El más importante es, quizá, el origen de la vida en el archipiélago allá por las últimas décadas del siglo XVIII, momento en que el rey Carlos III decidió fortificar y colonizar la isla para servir como punto de lucha -y evitar la ocupación- contra los piratas berberiscos que azotaban las aguas del Mediterráneo próximas a la bahía alicantina. Fue en esta época donde todo surgió.

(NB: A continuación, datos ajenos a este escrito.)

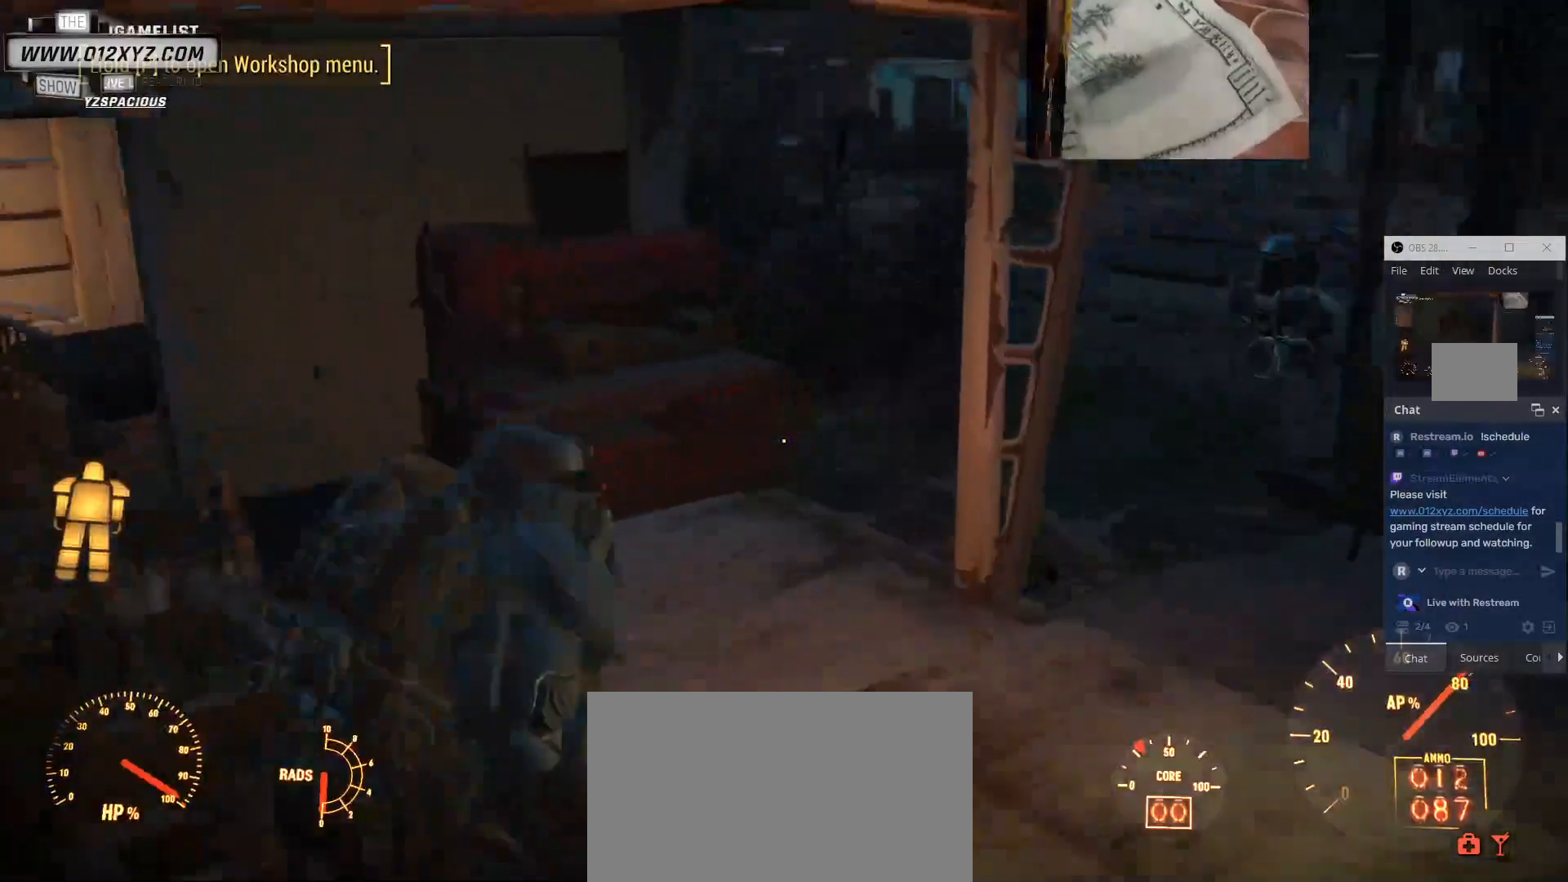
{"keys": [], "mouse": [], "events": [[133, "c", "down"], [133, "x", "up"], [267, "v", "down"], [267, "w", "up"], [300, "c", "up"], [500, "v", "up"]]}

Un intercambio de esclavos procedentes de otros territorios del Mare Nostrum -de tierras y aguas tunecinas con ascendencia genovesa- permitió poner en marcha la construcción de la muralla que rodea la costa de su zona habitada, así como levantar un «oratorio para que los trabajadores pudieran ir» a rendir culto. Una historia que casi 500 años después recuerda Antonio Ruso, uno de los descendientes de estas familias.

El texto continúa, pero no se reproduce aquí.